═════ TASK INPUT

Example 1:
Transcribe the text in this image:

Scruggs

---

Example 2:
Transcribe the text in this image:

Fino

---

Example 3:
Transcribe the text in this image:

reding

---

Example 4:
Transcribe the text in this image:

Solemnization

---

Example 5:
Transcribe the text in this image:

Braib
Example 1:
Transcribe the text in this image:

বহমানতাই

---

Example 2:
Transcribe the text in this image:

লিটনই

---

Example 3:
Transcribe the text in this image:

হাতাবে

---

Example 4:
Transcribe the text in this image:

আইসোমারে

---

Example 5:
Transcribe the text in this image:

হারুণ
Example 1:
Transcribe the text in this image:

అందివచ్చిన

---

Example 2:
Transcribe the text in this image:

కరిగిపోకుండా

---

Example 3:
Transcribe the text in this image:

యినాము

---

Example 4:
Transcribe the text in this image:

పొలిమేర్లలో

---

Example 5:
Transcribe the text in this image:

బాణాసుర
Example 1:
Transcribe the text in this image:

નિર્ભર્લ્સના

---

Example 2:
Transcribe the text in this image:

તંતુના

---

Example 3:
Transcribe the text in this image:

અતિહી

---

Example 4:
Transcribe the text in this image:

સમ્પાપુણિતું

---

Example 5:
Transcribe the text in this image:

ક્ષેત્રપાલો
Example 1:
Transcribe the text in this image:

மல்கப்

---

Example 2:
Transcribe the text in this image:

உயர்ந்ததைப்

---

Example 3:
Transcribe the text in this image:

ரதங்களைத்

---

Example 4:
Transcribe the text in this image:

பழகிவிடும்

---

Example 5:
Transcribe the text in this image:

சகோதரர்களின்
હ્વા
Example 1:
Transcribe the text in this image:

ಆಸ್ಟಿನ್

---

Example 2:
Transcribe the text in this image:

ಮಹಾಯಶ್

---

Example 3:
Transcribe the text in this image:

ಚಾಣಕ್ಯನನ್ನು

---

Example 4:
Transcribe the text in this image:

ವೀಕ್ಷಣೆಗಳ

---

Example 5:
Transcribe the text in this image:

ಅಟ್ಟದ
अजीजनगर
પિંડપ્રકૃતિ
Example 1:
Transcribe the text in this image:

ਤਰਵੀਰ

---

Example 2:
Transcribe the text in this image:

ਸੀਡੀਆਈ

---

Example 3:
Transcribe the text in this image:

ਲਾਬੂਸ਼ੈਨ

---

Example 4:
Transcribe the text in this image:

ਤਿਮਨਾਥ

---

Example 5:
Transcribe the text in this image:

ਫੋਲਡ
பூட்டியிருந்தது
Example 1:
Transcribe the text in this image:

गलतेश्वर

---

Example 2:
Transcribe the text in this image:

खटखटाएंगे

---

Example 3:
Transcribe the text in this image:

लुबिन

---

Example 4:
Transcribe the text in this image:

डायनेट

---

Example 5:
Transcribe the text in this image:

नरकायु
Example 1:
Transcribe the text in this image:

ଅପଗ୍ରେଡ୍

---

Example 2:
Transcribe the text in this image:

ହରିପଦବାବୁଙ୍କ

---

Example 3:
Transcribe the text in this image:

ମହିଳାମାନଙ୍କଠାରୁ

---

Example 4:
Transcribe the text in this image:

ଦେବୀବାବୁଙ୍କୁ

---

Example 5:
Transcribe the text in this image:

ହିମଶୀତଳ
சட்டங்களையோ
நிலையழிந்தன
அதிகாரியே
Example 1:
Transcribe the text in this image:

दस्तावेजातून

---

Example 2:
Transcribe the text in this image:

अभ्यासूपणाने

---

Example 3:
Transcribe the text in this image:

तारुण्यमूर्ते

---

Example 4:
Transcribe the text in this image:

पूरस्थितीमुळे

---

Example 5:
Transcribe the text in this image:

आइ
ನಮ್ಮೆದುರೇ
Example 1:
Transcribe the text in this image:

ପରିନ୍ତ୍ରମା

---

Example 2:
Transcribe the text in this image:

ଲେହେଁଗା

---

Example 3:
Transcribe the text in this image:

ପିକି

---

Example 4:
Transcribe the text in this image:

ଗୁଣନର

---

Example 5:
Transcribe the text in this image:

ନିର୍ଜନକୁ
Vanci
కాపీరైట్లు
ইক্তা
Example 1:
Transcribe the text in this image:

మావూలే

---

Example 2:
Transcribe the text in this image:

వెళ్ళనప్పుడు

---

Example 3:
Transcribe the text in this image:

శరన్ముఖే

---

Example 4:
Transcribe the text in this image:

══════════

• **WHAT IS REQUIRED**
All of the lines above must be returned exactly as they stand.

• **ANSWER SECTION**
Example 1:
Transcribe the text in this image:

Scruggs

---

Example 2:
Transcribe the text in this image:

Fino

---

Example 3:
Transcribe the text in this image:

reding

---

Example 4:
Transcribe the text in this image:

Solemnization

---

Example 5:
Transcribe the text in this image:

Braib
Example 1:
Transcribe the text in this image:

বহমানতাই

---

Example 2:
Transcribe the text in this image:

লিটনই

---

Example 3:
Transcribe the text in this image:

হাতাবে

---

Example 4:
Transcribe the text in this image:

আইসোমারে

---

Example 5:
Transcribe the text in this image:

হারুণ
Example 1:
Transcribe the text in this image:

అందివచ్చిన

---

Example 2:
Transcribe the text in this image:

కరిగిపోకుండా

---

Example 3:
Transcribe the text in this image:

యినాము

---

Example 4:
Transcribe the text in this image:

పొలిమేర్లలో

---

Example 5:
Transcribe the text in this image:

బాణాసుర
Example 1:
Transcribe the text in this image:

નિર્ભર્લ્સના

---

Example 2:
Transcribe the text in this image:

તંતુના

---

Example 3:
Transcribe the text in this image:

અતિહી

---

Example 4:
Transcribe the text in this image:

સમ્પાપુણિતું

---

Example 5:
Transcribe the text in this image:

ક્ષેત્રપાલો
Example 1:
Transcribe the text in this image:

மல்கப்

---

Example 2:
Transcribe the text in this image:

உயர்ந்ததைப்

---

Example 3:
Transcribe the text in this image:

ரதங்களைத்

---

Example 4:
Transcribe the text in this image:

பழகிவிடும்

---

Example 5:
Transcribe the text in this image:

சகோதரர்களின்
હ્વા
Example 1:
Transcribe the text in this image:

ಆಸ್ಟಿನ್

---

Example 2:
Transcribe the text in this image:

ಮಹಾಯಶ್

---

Example 3:
Transcribe the text in this image:

ಚಾಣಕ್ಯನನ್ನು

---

Example 4:
Transcribe the text in this image:

ವೀಕ್ಷಣೆಗಳ

---

Example 5:
Transcribe the text in this image:

ಅಟ್ಟದ
अजीजनगर
પિંડપ્રકૃતિ
Example 1:
Transcribe the text in this image:

ਤਰਵੀਰ

---

Example 2:
Transcribe the text in this image:

ਸੀਡੀਆਈ

---

Example 3:
Transcribe the text in this image:

ਲਾਬੂਸ਼ੈਨ

---

Example 4:
Transcribe the text in this image:

ਤਿਮਨਾਥ

---

Example 5:
Transcribe the text in this image:

ਫੋਲਡ
பூட்டியிருந்தது
Example 1:
Transcribe the text in this image:

गलतेश्वर

---

Example 2:
Transcribe the text in this image:

खटखटाएंगे

---

Example 3:
Transcribe the text in this image:

लुबिन

---

Example 4:
Transcribe the text in this image:

डायनेट

---

Example 5:
Transcribe the text in this image:

नरकायु
Example 1:
Transcribe the text in this image:

ଅପଗ୍ରେଡ୍

---

Example 2:
Transcribe the text in this image:

ହରିପଦବାବୁଙ୍କ

---

Example 3:
Transcribe the text in this image:

ମହିଳାମାନଙ୍କଠାରୁ

---

Example 4:
Transcribe the text in this image:

ଦେବୀବାବୁଙ୍କୁ

---

Example 5:
Transcribe the text in this image:

ହିମଶୀତଳ
சட்டங்களையோ
நிலையழிந்தன
அதிகாரியே
Example 1:
Transcribe the text in this image:

दस्तावेजातून

---

Example 2:
Transcribe the text in this image:

अभ्यासूपणाने

---

Example 3:
Transcribe the text in this image:

तारुण्यमूर्ते

---

Example 4:
Transcribe the text in this image:

पूरस्थितीमुळे

---

Example 5:
Transcribe the text in this image:

आइ
ನಮ್ಮೆದುರೇ
Example 1:
Transcribe the text in this image:

ପରିନ୍ତ୍ରମା

---

Example 2:
Transcribe the text in this image:

ଲେହେଁଗା

---

Example 3:
Transcribe the text in this image:

ପିକି

---

Example 4:
Transcribe the text in this image:

ଗୁଣନର

---

Example 5:
Transcribe the text in this image:

ନିର୍ଜନକୁ
Vanci
కాపీరైట్లు
ইক্তা
Example 1:
Transcribe the text in this image:

మావూలే

---

Example 2:
Transcribe the text in this image:

వెళ్ళనప్పుడు

---

Example 3:
Transcribe the text in this image:

శరన్ముఖే

---

Example 4:
Transcribe the text in this image:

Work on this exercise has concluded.